Try it
Having found the line that holds "211 48 1016", give that line and all lines after it again, word for word, through the end of the data below.
=== Data excerpts ===
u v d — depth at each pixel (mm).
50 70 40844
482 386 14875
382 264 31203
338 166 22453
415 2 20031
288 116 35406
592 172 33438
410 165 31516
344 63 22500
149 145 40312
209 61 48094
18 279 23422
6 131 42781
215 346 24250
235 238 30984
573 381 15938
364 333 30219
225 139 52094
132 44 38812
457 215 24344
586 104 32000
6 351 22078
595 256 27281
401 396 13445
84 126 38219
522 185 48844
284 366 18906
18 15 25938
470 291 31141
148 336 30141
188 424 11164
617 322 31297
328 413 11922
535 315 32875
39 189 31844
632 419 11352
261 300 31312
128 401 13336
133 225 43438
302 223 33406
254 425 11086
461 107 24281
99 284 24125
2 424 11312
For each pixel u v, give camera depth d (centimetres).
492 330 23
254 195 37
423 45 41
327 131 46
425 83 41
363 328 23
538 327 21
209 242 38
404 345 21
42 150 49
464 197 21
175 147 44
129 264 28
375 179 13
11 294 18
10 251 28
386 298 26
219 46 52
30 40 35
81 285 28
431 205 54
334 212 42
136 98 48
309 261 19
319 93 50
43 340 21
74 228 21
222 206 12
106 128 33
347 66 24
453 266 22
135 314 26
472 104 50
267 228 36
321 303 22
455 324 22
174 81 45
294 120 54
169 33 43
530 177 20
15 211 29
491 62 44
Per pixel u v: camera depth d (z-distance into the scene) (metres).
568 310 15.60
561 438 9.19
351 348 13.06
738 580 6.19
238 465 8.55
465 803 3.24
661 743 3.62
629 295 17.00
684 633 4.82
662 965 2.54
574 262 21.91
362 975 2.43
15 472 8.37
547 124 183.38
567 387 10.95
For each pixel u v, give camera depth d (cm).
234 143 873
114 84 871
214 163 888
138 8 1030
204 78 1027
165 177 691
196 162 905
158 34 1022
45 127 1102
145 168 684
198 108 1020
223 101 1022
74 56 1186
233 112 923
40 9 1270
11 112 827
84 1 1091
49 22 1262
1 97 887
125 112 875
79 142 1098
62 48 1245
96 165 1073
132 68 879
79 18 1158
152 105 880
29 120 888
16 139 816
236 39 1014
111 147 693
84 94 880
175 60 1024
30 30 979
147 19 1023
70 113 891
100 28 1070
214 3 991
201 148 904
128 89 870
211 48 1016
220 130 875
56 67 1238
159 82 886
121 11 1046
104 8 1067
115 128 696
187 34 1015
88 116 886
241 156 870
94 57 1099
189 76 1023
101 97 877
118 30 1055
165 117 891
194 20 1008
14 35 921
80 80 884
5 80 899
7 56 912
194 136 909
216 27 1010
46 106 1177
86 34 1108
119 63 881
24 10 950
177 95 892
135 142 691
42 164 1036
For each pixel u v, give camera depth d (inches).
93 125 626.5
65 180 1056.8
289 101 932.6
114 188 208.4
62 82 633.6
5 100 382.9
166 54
===
Answer space
211 48 1016
220 130 875
56 67 1238
159 82 886
121 11 1046
104 8 1067
115 128 696
187 34 1015
88 116 886
241 156 870
94 57 1099
189 76 1023
101 97 877
118 30 1055
165 117 891
194 20 1008
14 35 921
80 80 884
5 80 899
7 56 912
194 136 909
216 27 1010
46 106 1177
86 34 1108
119 63 881
24 10 950
177 95 892
135 142 691
42 164 1036
For each pixel u v, give camera depth d (inches).
93 125 626.5
65 180 1056.8
289 101 932.6
114 188 208.4
62 82 633.6
5 100 382.9
166 54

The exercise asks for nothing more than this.